When I was making up mnemonic devices for these things I used the shapes a lot, imagining manipulations of the digits to get the shape of the answer, which I suppose goes back to that geometry thing. My Aunt Jano says she sees a magnitude in her mind when she reads a digit. I don't see a magnitude. I see the shape of the actual arabic numeral but that's it. I think it is entirely possible that I cannot wrap my head around 8+6 because it is two round numbers that equal two digits with nothing round in them at all. 1 and 4 are just straight lines to me. How can two round things combine to be something so pointy? It's impossible, I refuse to believe it. Or apparently the artistic center in my brain that I have recruited to do math since the intraparietal sulcus is unavailable refuses to believe it.

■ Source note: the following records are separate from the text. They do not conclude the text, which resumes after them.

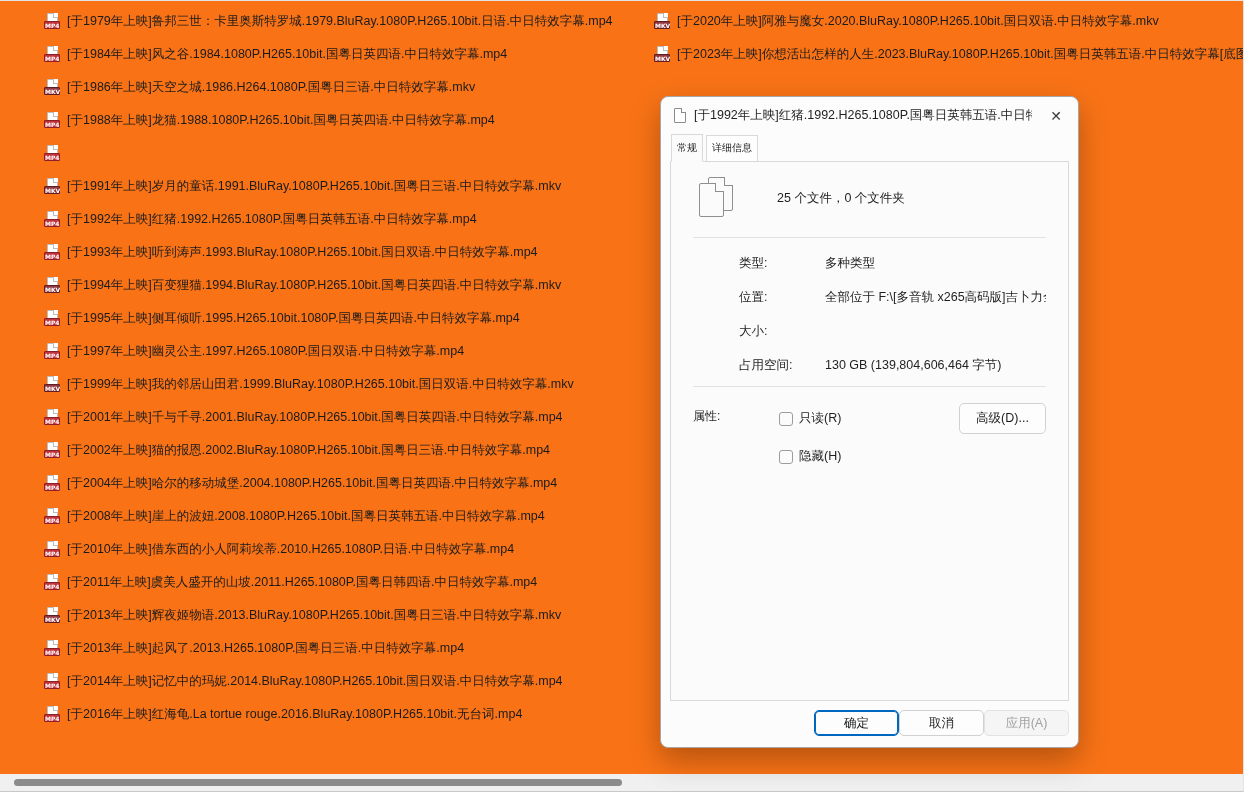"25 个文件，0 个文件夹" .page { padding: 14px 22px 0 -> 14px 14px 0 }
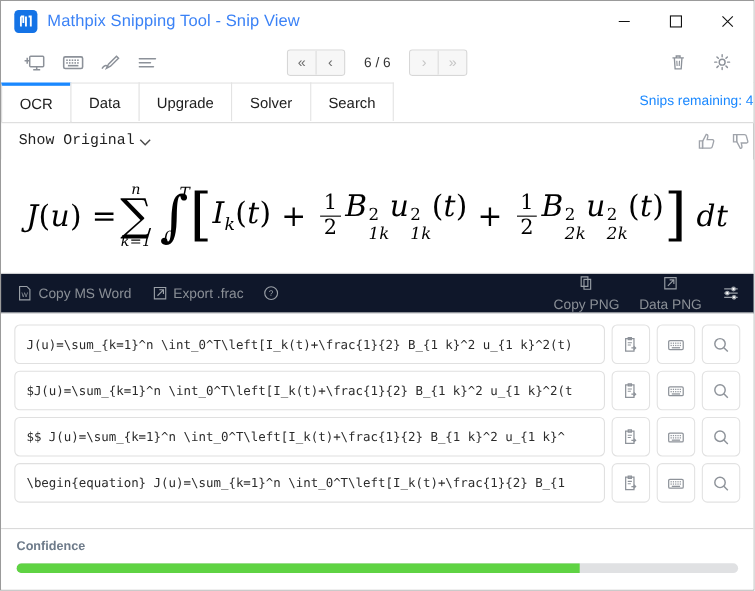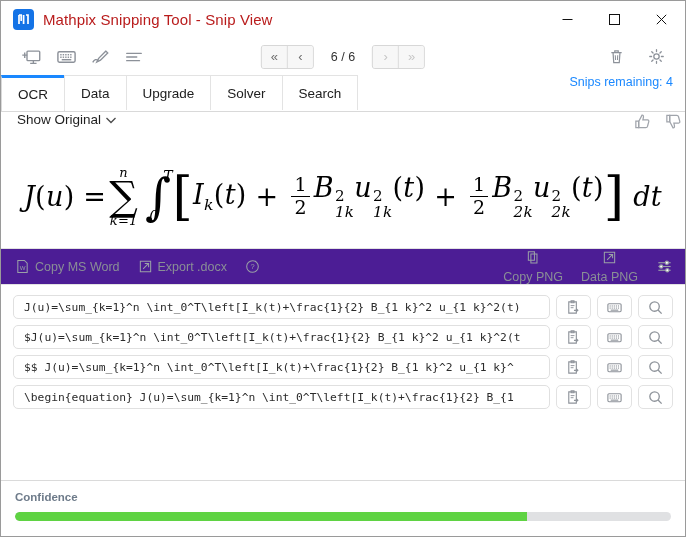"Mathpix Snipping Tool - Snip" .title-text { color: #b91c1c -> #3b82f6 }
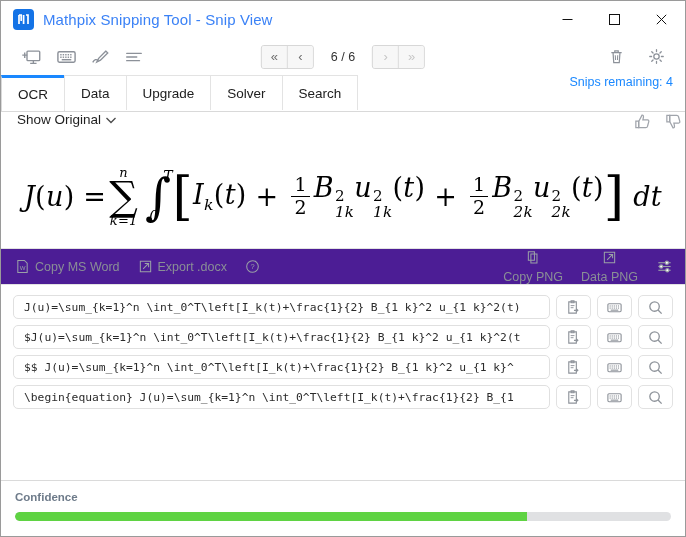"Snips remaining: 4" .tab-right { flex-direction: column -> none; padding-right: 12px -> 0 }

I wonder what my life would be like if I had the sense Mr. Pinkwater did? If I had gone to a school to be a writer instead of one where I had to manipulate equations all day every day? They said in the Science Friday piece that people with dyscalculia are unemployed at a higher rate than other people. Well I certainly have been unemployed more than anybody else I know, especially other Georgia Tech grads. I wonder if it's because of the math or because the part of our brain we're using to do math instead of the normal part is the part other people use to put up with psycho bosses? I'm pretty sure my deficiency at arithmetic is less related to my unemployment as the character flaw of being intolerant of people I don't respect telling me what to do.